Est-ce que cela a réellement soulagé les professionnels de santé ?
A l’échelle individuelle, on a de nombreux témoignages de l’amélioration perçue par certains collègues après avoir pu être entendus sur leur mal-être. Dans un sondage sur les relations au travail en 2015 ce qui est davantage ressorti, ce sont les conflits entre médecins. Après, il ne faut pas généraliser et imaginer les hôpitaux comme un champ de bataille.
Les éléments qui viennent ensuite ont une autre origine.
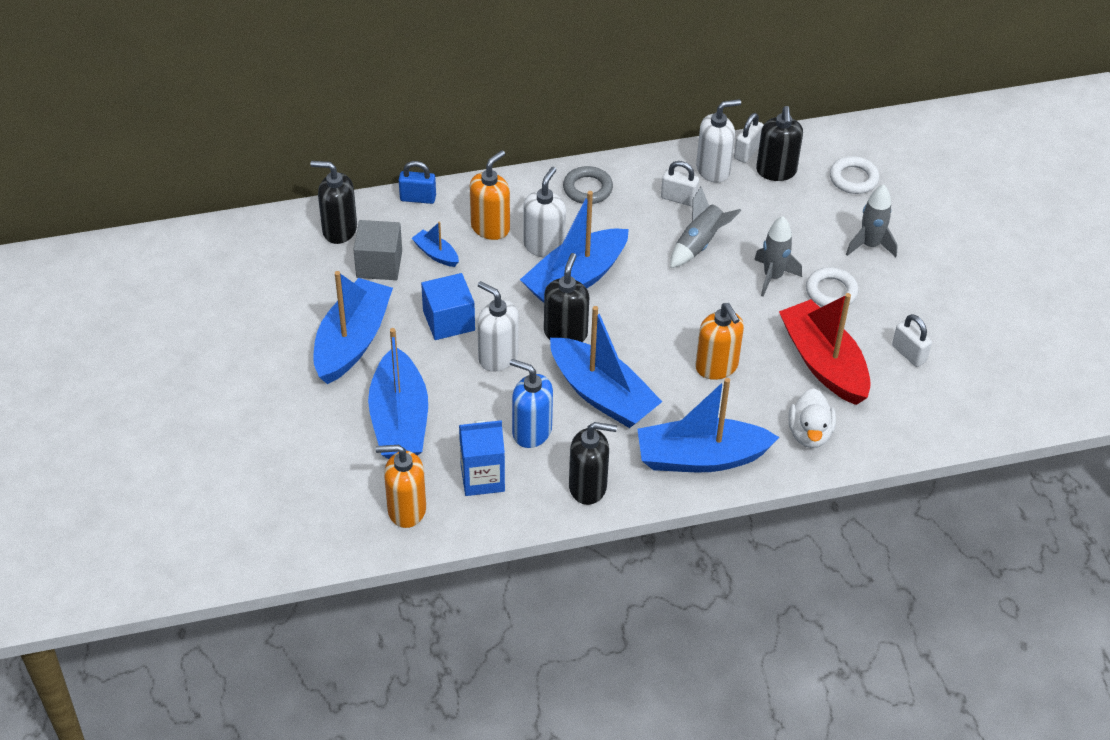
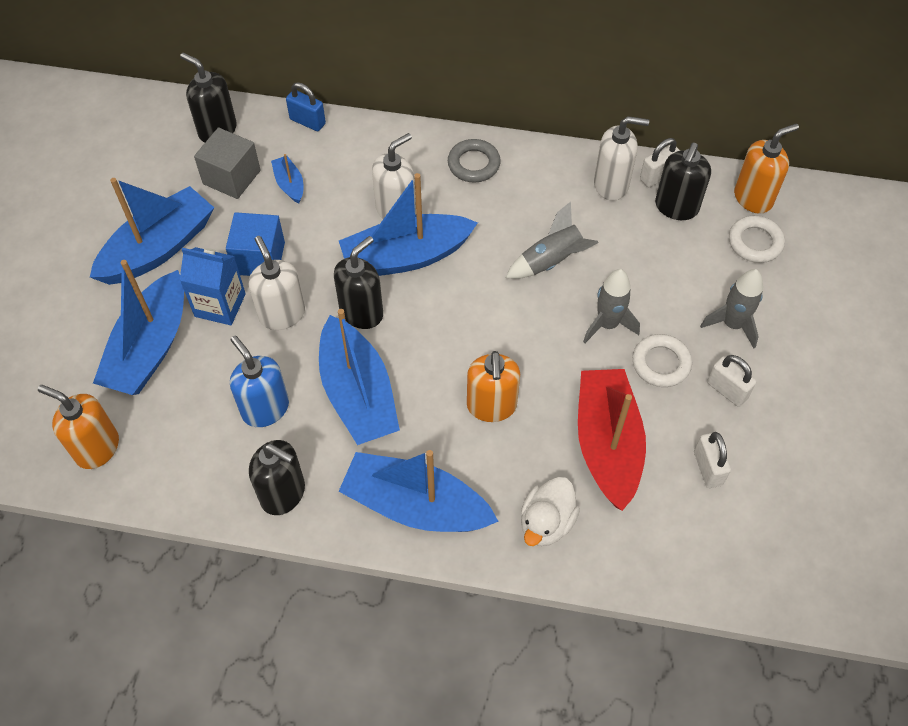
camera: 25 degrees right, 10 degrees up
blue carton [459,420,505,496] -> blue carton moved to [180,247,246,325]
orange soap dispenser [470,150,510,240] -> orange soap dispenser moved to [734,123,799,214]
white padlock [661,161,699,206] -> white padlock moved to [707,355,757,407]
Au-delà de ces deux pistes, un service de médiation et des groupes d’échange au niveau local, que faudrait-il faire selon vous pour mieux prévenir la souffrance au travail des médecins ?
Il faudrait commencer par reconnaître la réalité et informer sur les risques psychosociaux, l’enseigner pendant les études. Réfléchir à mieux organiser le travail pour éviter les surcharges. On peut aussi mettre en place des actions de prévention du stress. Dans notre CHU, les internes ont ainsi mis en place des groupes de méditation de pleine conscience, d’hypnose et de sophrologie pour apprendre à mieux gérer le stress. De même, dans un pôle, un coaching sportif a été mis en place pour que les médecins fassent du sport ensemble.
* Les médecins ont aussi leurs maux à dire, sous la direction de Michèle Maury et Patrice Taourel, Editions Erès, 25 euros.